Raz is right. -MadImmortalMan March of 2017

Syt

Quote from: Benedict Arnold on July 02, 2015, 04:25:19 PM
I wonder if I should worry about my hometown.  Utica, NY has the second largest population of Bosnians outside of Bosnia.  On second thought, Nah.  I've yet to get that impression at all from the refugee community here.

How many Bosnians are there in Utica? :unsure:

It turns out Vienna has only 40,000 first generation immigrants from Bosnia (I would have guessed more, because I know a fair few, mostly through work). We do have almost 100,000 people born in Serbia, though.
I am, somehow, less interested in the weight and convolutions of Einstein's brain than in the near certainty that people of equal talent have lived and died in cotton fields and sweatshops.
—Stephen Jay Gould

Proud owner of 42 Zoupa Points.

Warspite

Quote from: Benedict Arnold on July 02, 2015, 04:25:19 PM
I wonder if I should worry about my hometown.  Utica, NY has the second largest population of Bosnians outside of Bosnia.  On second thought, Nah.  I've yet to get that impression at all from the refugee community here.

What kind of Bosnians?
" SIR – I must commend you on some of your recent obituaries. I was delighted to read of the deaths of Foday Sankoh (August 9th), and Uday and Qusay Hussein (July 26th). Do you take requests? "

OVO JE SRBIJA
BUDALO, OVO JE POSTA

Sophie Scholl

Quote from: Syt on July 02, 2015, 10:52:54 PM
Quote from: Benedict Arnold on July 02, 2015, 04:25:19 PM
I wonder if I should worry about my hometown.  Utica, NY has the second largest population of Bosnians outside of Bosnia.  On second thought, Nah.  I've yet to get that impression at all from the refugee community here.

How many Bosnians are there in Utica? :unsure:

It turns out Vienna has only 40,000 first generation immigrants from Bosnia (I would have guessed more, because I know a fair few, mostly through work). We do have almost 100,000 people born in Serbia, though.
:lol: I'm thinking perhaps most in the US.
"Everything that brought you here -- all the things that made you a prisoner of past sins -- they are gone. Forever and for good. So let the past go... and live."

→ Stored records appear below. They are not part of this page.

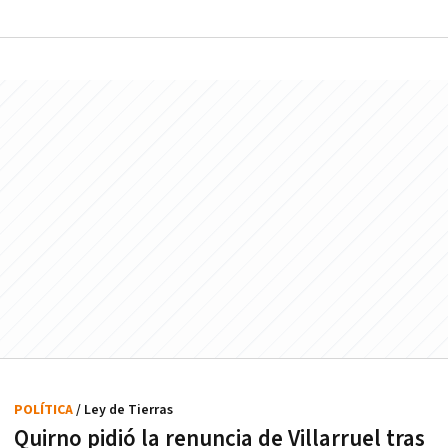
POLÍTICA
/ Ley de Tierras
Quirno pidió la renuncia de Villarruel tras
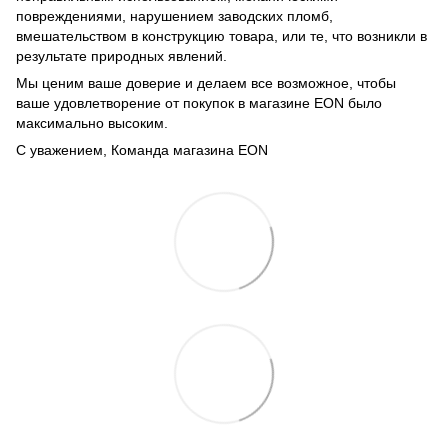
повреждениями, нарушением заводских пломб,
вмешательством в конструкцию товара, или те, что возникли в
результате природных явлений.
Мы ценим ваше доверие и делаем все возможное, чтобы
ваше удовлетворение от покупок в магазине EON было
максимально высоким.
С уважением, Команда магазина EON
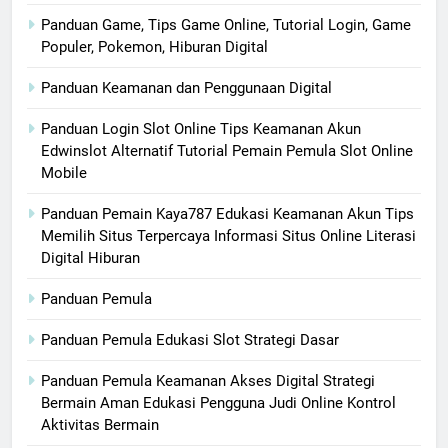
Panduan Game, Tips Game Online, Tutorial Login, Game
Populer, Pokemon, Hiburan Digital
Panduan Keamanan dan Penggunaan Digital
Panduan Login Slot Online Tips Keamanan Akun
Edwinslot Alternatif Tutorial Pemain Pemula Slot Online
Mobile
Panduan Pemain Kaya787 Edukasi Keamanan Akun Tips
Memilih Situs Terpercaya Informasi Situs Online Literasi
Digital Hiburan
Panduan Pemula
Panduan Pemula Edukasi Slot Strategi Dasar
Panduan Pemula Keamanan Akses Digital Strategi
Bermain Aman Edukasi Pengguna Judi Online Kontrol
Aktivitas Bermain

"Somebody, after all, had to make a start. What we wrote and said is also believed by many others. They just don't dare express themselves as we did."

Sophie Scholl

Quote from: The Larch on July 02, 2015, 04:28:51 PM
Quote from: Benedict Arnold on July 02, 2015, 04:25:19 PM
I wonder if I should worry about my hometown.  Utica, NY has the second largest population of Bosnians outside of Bosnia.  On second thought, Nah.  I've yet to get that impression at all from the refugee community here.

You get kickass cevapi in the deal, I guess.  :P


One of the nice things with a large refugee population from around the world is definitely the food.  For a small city, Utica has a wealth of amazing and diverse food options.
"Everything that brought you here -- all the things that made you a prisoner of past sins -- they are gone. Forever and for good. So let the past go... and live."

"Somebody, after all, had to make a start. What we wrote and said is also believed by many others. They just don't dare express themselves as we did."